Locally we have some great resale shops, mostly high end, that are definitely worth selling to and shopping from if you are local.  I would highly recommend you check out Labels, which also sells online, as they have a number of shops located on the same street.  I have purchased many things over the years from Labels including Hermes and Gucci scarves, shoes, accessories, and a great skirt I love. Another great option would be Alexis Suitcase which also sells online.  I can tell you I bought my first Louis Vuitton bag in the store at Lenox and since then have only purchased from a resale shop or estate sale.  You can find amazing things in great condition with some research and patience. If you are looking for children's clothes you can shop both local resale shops and consignment sales.  If you volunteer they will allow you early shopping and that is where the goods are found.  I did this for years and usually my sales and purchases were close so I was getting new to me clothes for about the same price as the ones I was selling. My favorite children's resale shop is Sweet Repeats on Miami Circle. It is filled with amazing things!

Let's talk about what I have bought in the last two years from the sources I have listed above.  From The Real Real I have purchased three pairs of Stubbs & Wooten (all almost brand new), a pair of Golden Goose sneakers, and a pair of Prada sunglasses.  From Thredup I have purchased some darling J.Crew items, a stylist box (these are amazing), and some ballet flats I missed out on when they were sold in the store the first time. From eBay I have purchased a small Louis Vuitton card wallet (for smaller purses), two pairs of Stubbs, and number of Hermes scarves.  If you are patient and do your research you can find things for half the retail price if not more. One item I paid extra for ... but I really wanted those Staffordshire Stubbs in my size and the seller was being evasive. 

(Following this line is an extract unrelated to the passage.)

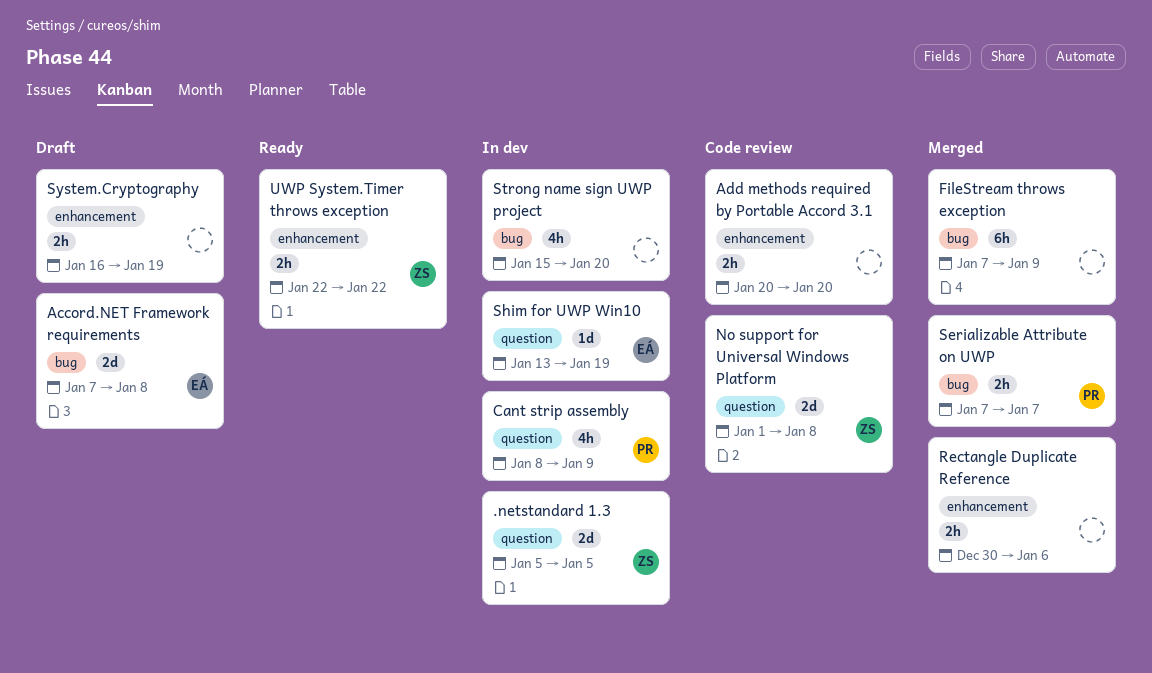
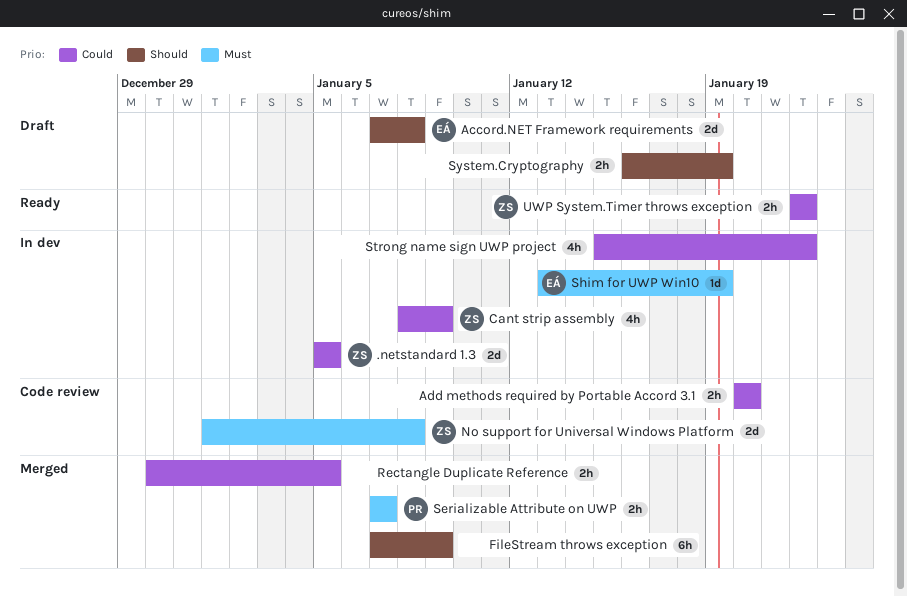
Cant strip assembly, owner: PR -> ZS
Rectangle Duplicate Reference, due: Jan 6 -> Jan 5
Strong name sign UWP project, due: Jan 20 -> Jan 22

One of the best things about thought provoking conversations is how well they change us moving forward.  I hope the next time I am looking at a cheaper dress or pair of shoes I remember that I have something at home that will do perfectly that might need to be styled differently to make it feel new and fun again.  Maybe that is a perfect blog series in the making, I will write that down and get back to you. I can share this ... finding what you are looking for as a resale item in near perfect condition is the best feeling.  One, you are saving money, and two, you are giving something amazing a new life. 💗

Photo includes my vintage Louis Vuitton and new (but sustainable) Sarah Flint flats

1 comment:

  1. I must say that thredup was a complete disappointment in the selling department.After accepting all my beautiful items I was informed my payout would be over $90 but as things began to sell l was making only pennies on an item and not less than a month or so I was asked if i wanted my items recycled or returned for a small fee.I had already paid to have some items returned that they didn't accept and now after only a short time on the market they are already removing my items for sale! NEVER again for me! I will sell things myself on FBMP! Glad you had luck though!